Things are going to go wrong on this trip. I know this, because the plan is absolutely foolish. I bought a 275,000-mile fancy Toyota Land Cruiser (a Lexus LX470) sight unseen. I took two trains to pick the car up. Now I’m driving the huge off-roader 2,500 miles to Seattle to fix and drive a 1958 Jeep that’s been sitting for decades. I haven’t made it far, because the trek began with a major blunder involving a used tire shop.
You are justified if you read “used tire shop” and “blunder,” and then immediately thought “duh.” But I’m a notorious cheap bastard, and I’m also careful to make sure that the vehicles I drive on public roads are safe. So when my coworker Mercedes dropped my new high-mileage Lexus off at the Metra train station I’d just arrived at in Crystal Lake, Illinois, and showed me the dry rot in the tires, I began scouring the Chicago-area Facebook Marketplace for deals on new-er 265/75 R16 rubber.
Before I continue to the blunder, watch these videos to see my trek from Troy, Michigan to Chicago, and to witness when I first set my eyes on the glorious Lexus:
I found Hankook Dynapro all-terrains, build year 2017, for sale a half an hour away in Palatine, so after bidding Mercedes adieu, I headed straight there.
The shop was called M&Y. It was a small garage apparently run by a single guy with some floor jacks — there was no hydraulic lift to be found. The gentleman showed me the tires, I haggled a bit since two of the treads don’t have much life left on them, and we agreed to $220 mounted and balanced.
Despite my Lexus being from Texas originally and only having spent a few years in rust-plagued Chicago, the SUV’s wheels were hard to get off. The technician had to resort to whaling on the old tires with a sledgehammer. Once had the wheels removed, he took them to his mounting rig and balancing machine, and worked some magic to install the new rubber. While he was doing that, I took a peek at the suspension and steering bits:
I’ll crank out a more in-depth look at what’s wrong with this $5,000 fancy Land Cruiser, but as you can see in the video above, there’s a cracked tie rod end boot and cracked steering rack bellow. Plus, the rotors are warped.
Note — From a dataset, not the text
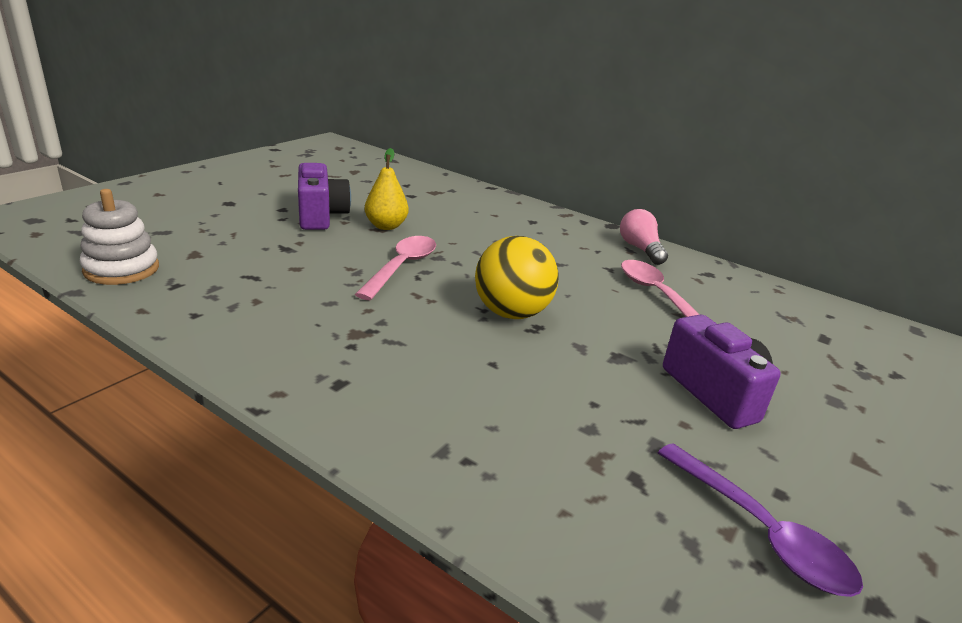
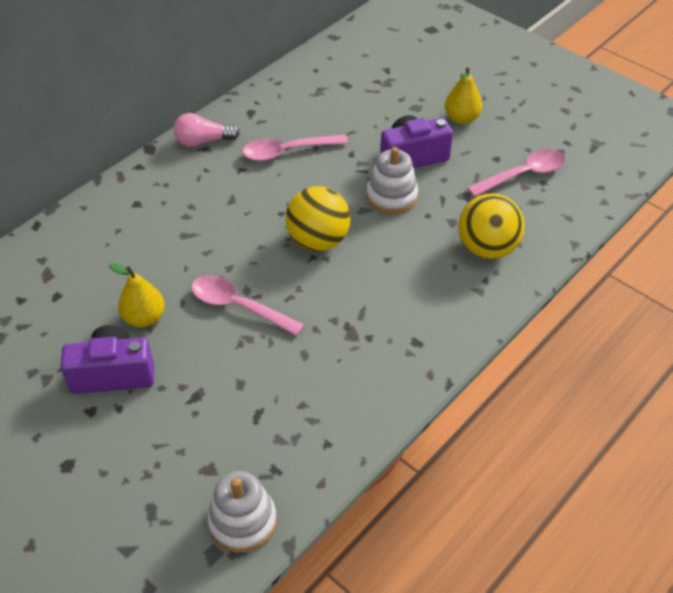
camera: 80 degrees left, 20 degrees up
(541, 466) = (487, 248): none -> yellow ball
(618, 371) = (392, 196): none -> white stacking toy
(761, 532) = (523, 174): purple spoon -> pink spoon
(854, 452) = (461, 118): none -> yellow pear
These issues don’t manifest themselves as anything scary — just a bit of whining from the rack and shuddering under braking, so they don’t need immediate attention.
What did need immediate attention before I could begin my over 2,000-mile trip to Seattle were the rear wheel studs on the driver’s side. And I could thank the mechanic at M&Y for that.
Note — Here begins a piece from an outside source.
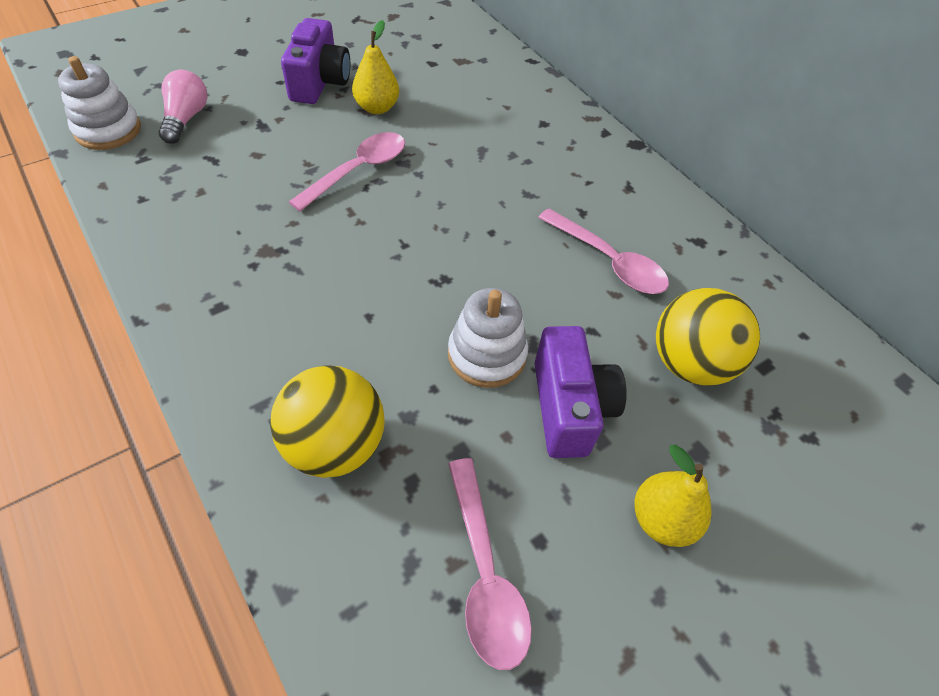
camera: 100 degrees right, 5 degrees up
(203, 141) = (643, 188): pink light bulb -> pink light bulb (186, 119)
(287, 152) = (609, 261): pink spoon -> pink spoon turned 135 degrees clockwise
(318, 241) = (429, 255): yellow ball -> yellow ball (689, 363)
I watched as the man installed three of the four wheels with ease, but took quite a bit more time on the left rear. He kept installing the lug nuts, then removing them, then shifting the wheel against the brake drum. Then re-installing the nuts. Then wiggling the wheel. Then removing the nuts again. It wasn’t clear what was going on until I looked closely and saw only one stud poking through the mounting holes in the wheel. I looked in the man’s hand; there was a lug nut with a broken stud stuck in the center. Oh crap.
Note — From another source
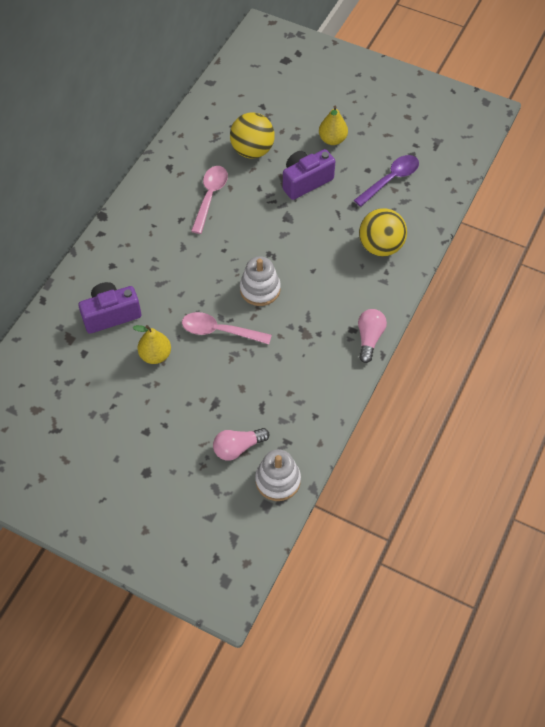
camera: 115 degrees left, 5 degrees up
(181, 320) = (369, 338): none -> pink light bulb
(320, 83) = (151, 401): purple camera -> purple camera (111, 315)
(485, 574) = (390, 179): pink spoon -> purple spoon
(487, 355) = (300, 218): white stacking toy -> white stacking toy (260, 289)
The man looked confused. He seemed afraid to tell me what had happened. I asked him what was up, but he remained quiet. I asked him if I could take a look. He moved aside, and I caught a glimpse of something truly baffling:
The man had sheared four of the five wheel studs. Four!
How do you get to the point where you shear one stud, then continue on to shear a second. And once there, how do you go on to shear a third? And once you’re done breaking off 60 percent of the wheel’s attachment points, how do you decide to go for 80?
I only express this incredulity now, in retrospect, because it’s incredibly silly. But at the time, I remained calm and told the man I was going to figure out how to fix this. I removed the caliper, and the man went to a mechanic next door. The mechanic said he could fix the studs for me for $110.
“Should I have to pay for this?” I asked, wondering what protocol is for stuff like this. The mechanic’s demeanor changed. He seemed mad. “Yes, dude. There was clearly something wrong with your car if he broke four studs.”
“But he broke the studs while installing the nuts, not removing. I’ve worked on cars a long time. This seems like an error on his part.” The mechanic then started getting a little fiery, and since I’ve probably only got another 50 years of life left if I’m lucky, I shut that down quickly and began working toward a solution.
I called an Advance Auto Parts store just down the road. The establishment had studs and lug nuts in stock. The mechanic who had broken the studs drove there in a Buick Rendezvous (largely irrelevant to this story, but hey, these things are Pontiac Azteks but, somehow, even more hideous, so I had to mention it) and bought the hardware.
He then hammered out the broken studs. Here he is using one already-removed stud to get the last one the final half-inch out of the hole:
The man then installed the new studs using a tool that the somewhat irked mechanic lent him. The lug nuts and studs had cost $40. I gave the tire technician $20 to help ease the financial burden a bit, as he seemed a little sad. He was appreciative.
The mechanic eventually let up a bit and explained that, in general, it’s hard for technicians to swallow the bills for parts that break during service. He works in Chicago, land of rust, so this kind of stuff happens all the time. Should something that breaks due to corrosion be the tech’s responsibility?
Clearly, these lug nuts had failed because the technician had struggled to get the wheel to sit perfectly flat on the rear brake drum flange, and he tried using the impact gun to force the wheel into submission. It wasn’t an issue of corrosion. But I understand why the mechanic is wired to respond the way he did.
In the end, the sheared studs only cost me an hour and a half, I was happy with how the tire technician took care of the problem, and the mechanic next door seemed in a much better mood. Crisis averted.